Daniel Estudante Protásio (Centro de História da Universidade de Lisboa)
Carlos Matias Pereira constitui um dos casos mais paradigmáticos de indivíduos que, no primeiro terço do século XIX, ascendem politicamente, através da experiência comercial e do domínio técnico de várias línguas:
antigo caixeiro de uma casa de comércio inglesa (como de resto o hábil Gameiro, visconde de Itabaiana), depois intérprete da fortaleza de Santa Cruz para se comunicar com os navios que demandavam o porto, em seguida intérprete da comissão mista para as questões do tráfico negreiro. Seu amigo Silvestre Pinheiro Ferreira, quando foi ministro dos estrangeiros [sic], fê-lo secretário em Turim e depois em Roma. Em 1823 veio ele com uma missão secreta do Rei junto do Imperador, chegando e regressando pelo mesmo paquete após haver conferenciado várias vezes com D. Pedro (LIMA S.D.: 55-56).

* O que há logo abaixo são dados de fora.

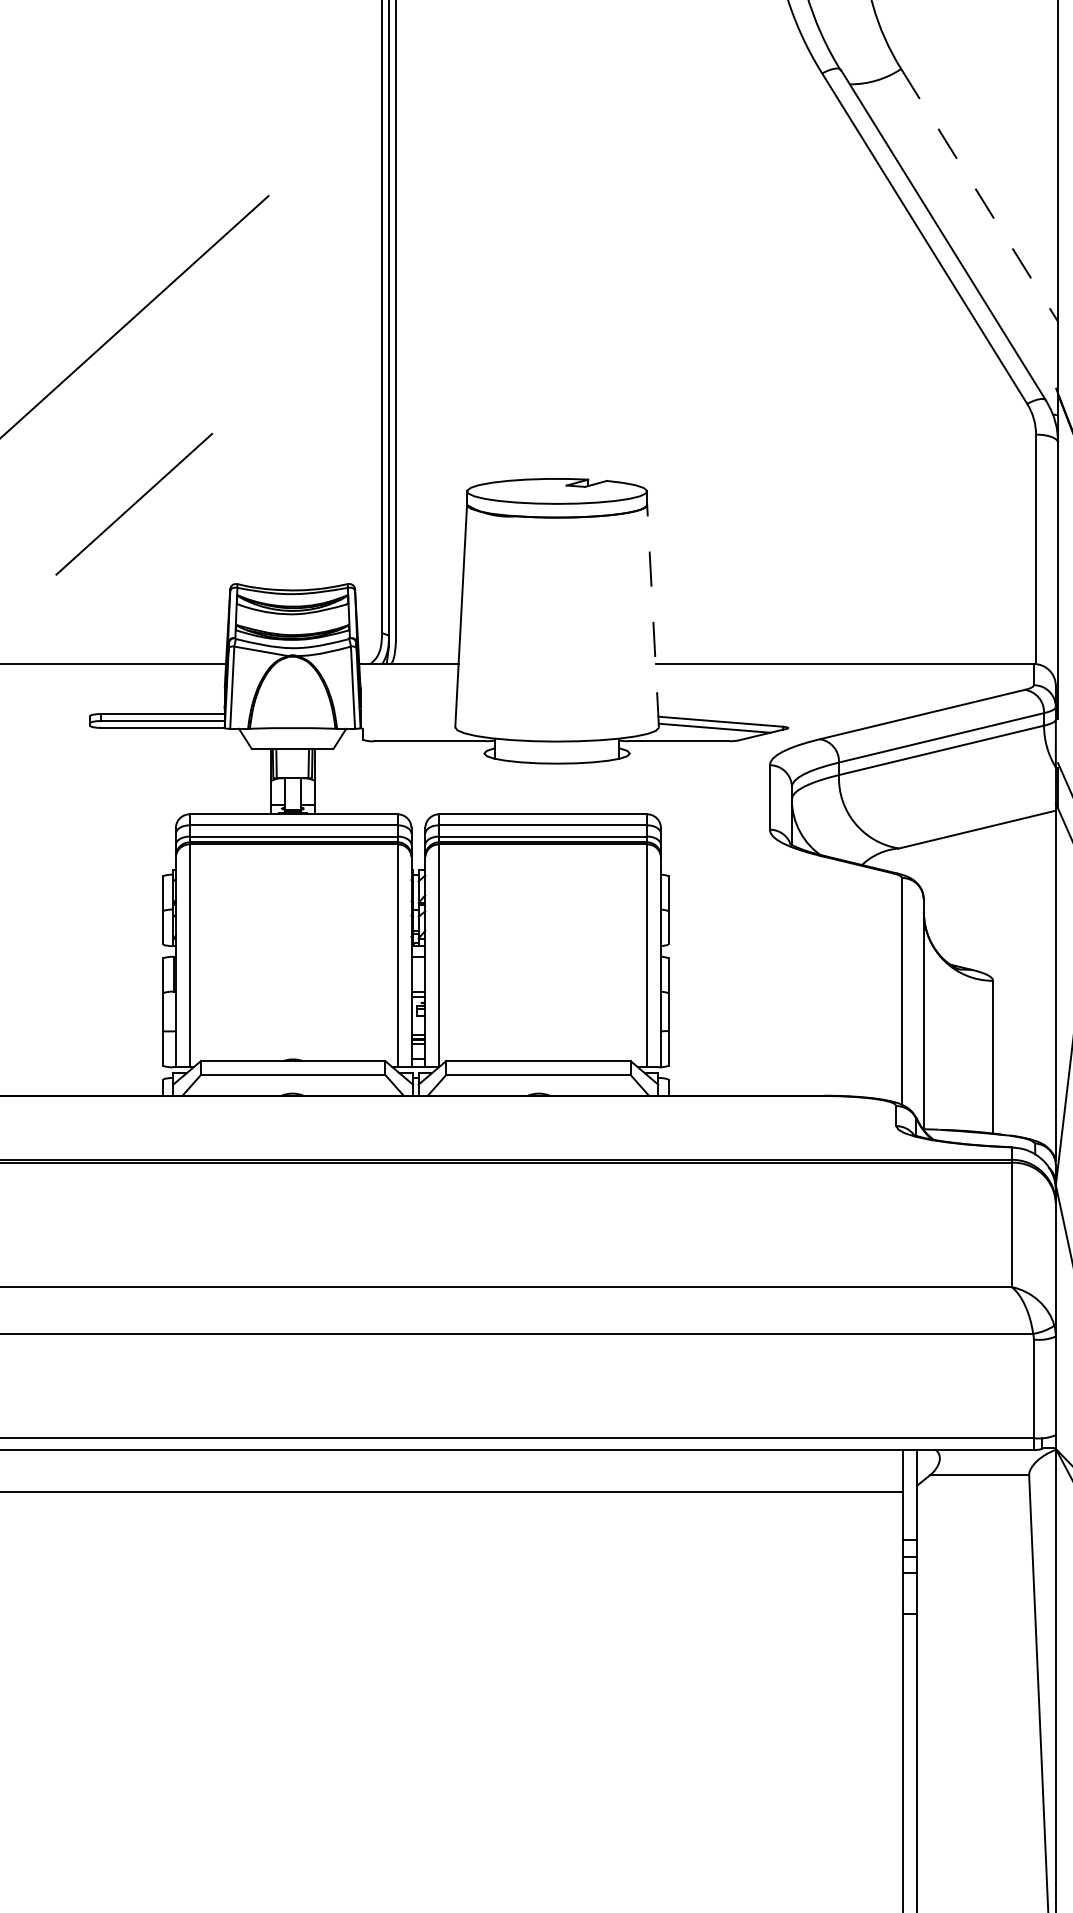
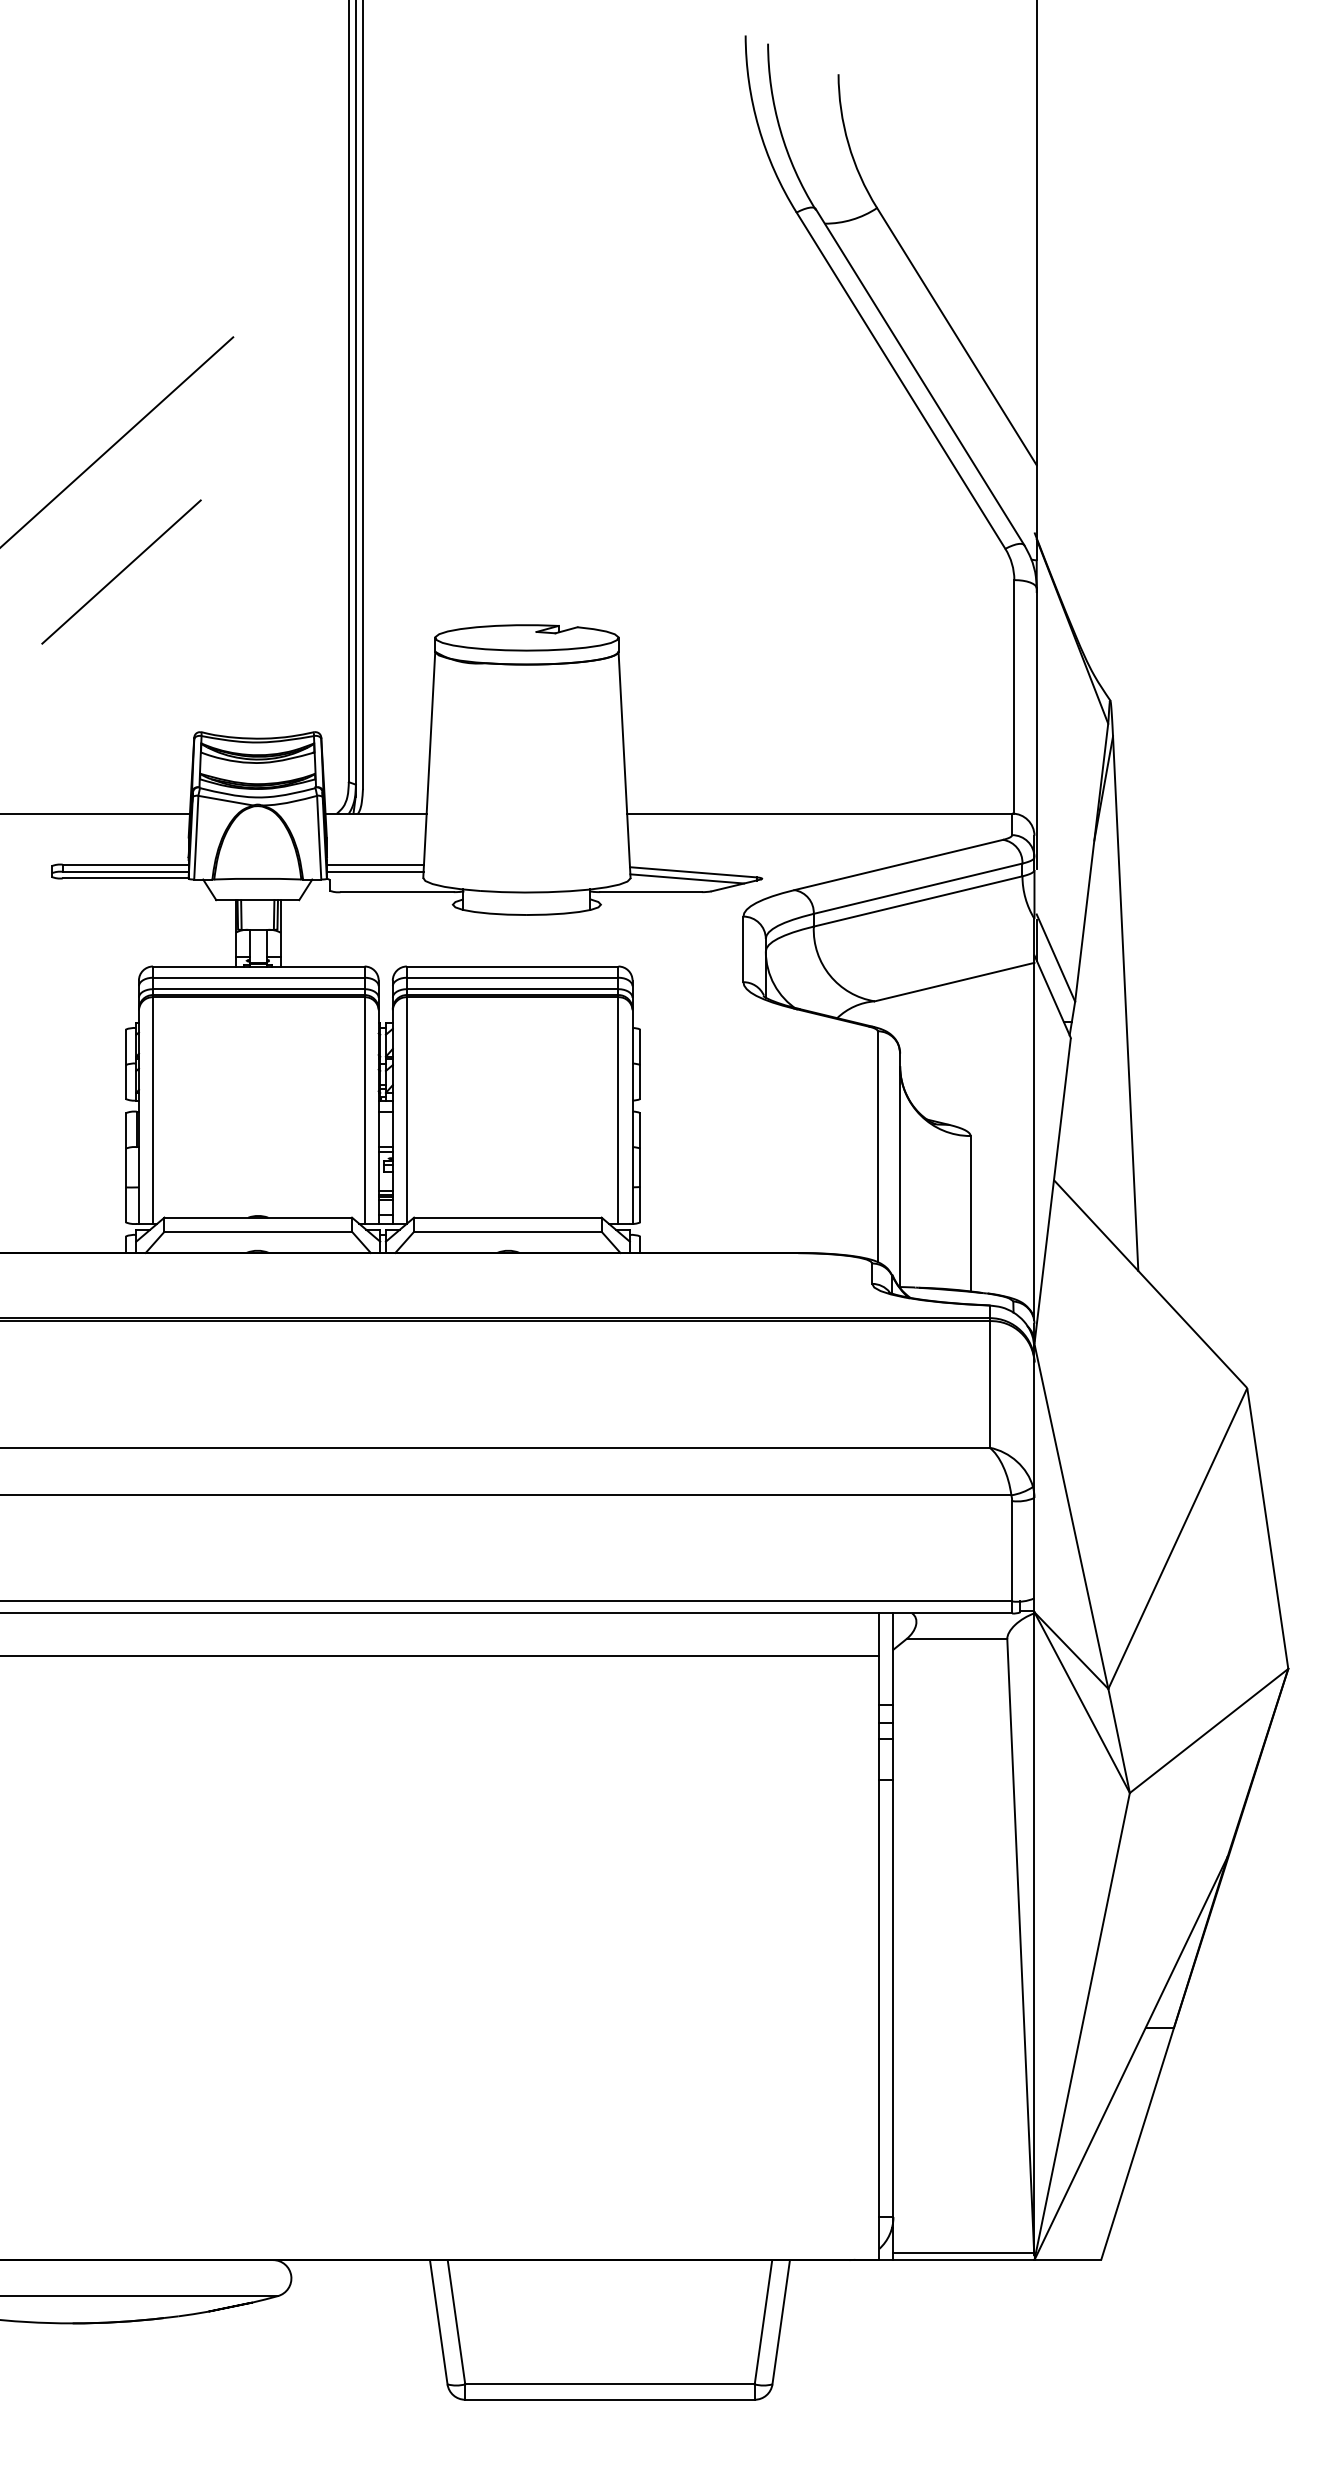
line: (980, 196) -> (957, 337), dashed -> solid
line: (134, 503) -> (121, 571), moved
line: (653, 615) -> (624, 764), dashed -> solid
line: (407, 714) -> (374, 864), added
line: (407, 720) -> (374, 871), added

Encarregado de Negócios de Portugal no Rio de Janeiro desde 8 de Janeiro de 1826, é mais tarde incumbido de uma missão especial em Argel, nas chamadas províncias berberescas, ou barbarescas (LIMA S.D.: 5 e 56)
No tempo de Dom Miguel, representa de novo Portugal no Rio de Janeiro, mas a partir de Londres, de que sobrevivem 17 ofícios reservados que lhe são enviados pelo 2.º Visconde de Santarém, entre 27 de Novembro de 1829 e 25 de Abril de 1829 (SANTARÉM 1918 e 1919 I: 486 a II: 369).
Maria Teresa Mónica afirma-o ligado ao empréstimo internacional de D. Miguel (MÓNICA 1997: 73, n. c).
Em Coimbra, a 14 de Agosto de 1833, sendo nomeado um novo oficial-mor do ministério dos Negócios Estrangeiros, António José Viale (o qual que transita do ministério da Guerra), Carlos Matias Pereira substitui o oficial António Xavier de Abreu de Castello Branco, parente e homem de confiança do visconde, morto em Leiria, provavelmente nos últimos dias de Julho. No dia seguinte, Matias Pereira informa que “O Visconde de Santarém está o mais bem visto com El-Rei que é possível”, mantendo, este, aparentemente, a sua honra pessoal e política intactas, face ao debacle da perda da capital (Crónica Constitucional de Lisboa nº 112, de 3 de Dezembro de 1833: 625; SANTARÉM V 1919: 205).
A propósito do Atlas da cartuxa de Évora, isto é, de Fernando Vaz Dourado, o visconde de Santarém informa que procurou a colaboração de Carlos Matias Pereira a esse propósito, nos anos de 1833 e 1834:
Je me suis empressé de me procurer les notes sur le précieux monument géographique et ayant trouvé une très succinte, parmi les Ms. de la Bibliothèque du couvent de St. Vicent de Fora à Lisbonne, j’ai um devoir […] [de] me procurer une autre plus détaillé. J’ai donc prié M. Carlos Mathias Pereira de me l’obtenir pendant le cour de ses voyages dans la province d’Alemtejo, dans les années 1833 e 1834, et en effet il m’a fourni d’autres plus détaillés, et que j’ai laissé avec mes papiers en Portugal» (SANTARÉM 1919 V: 33, ofício para Jomard de 4 de Abril de 1837).
Preso em Julho de 1834 no castelo de São Jorge, juntamente com o conde da Lousã e o bispo do Algarve (MÓNICA 1993: 73).
FONTES
–Crónica Constitucional de Lisboa nº 112, de 3 de Dezembro de 1833, Lisboa, Imprensa Régia, p. 625.
– LIMA, Manuel de Oliveira Lima, Dom Pedro e Dom Miguel. A Querela da Sucessão (1826-1828), São Paulo, Editora Proprietária Companhia Melhoramentos de São Paulo, S.D., pp. 55-56.
– MÓNICA, Maria Teresa, Errâncias Miguelistas (1834-43), Lisboa, Edições Cosmos, 1997, p. 73 e n.
– SANTARÉM, 2.º Visconde de, Correspondência do… Coligida, coordenada e com anotações de Rocha Martins (da Academia das Ciências de Lisboa). Publicada pelo 3º Visconde de Santarém, vols. V e VI, Lisboa, Alfredo Lamas, Mota e Cª, Editores, 1919.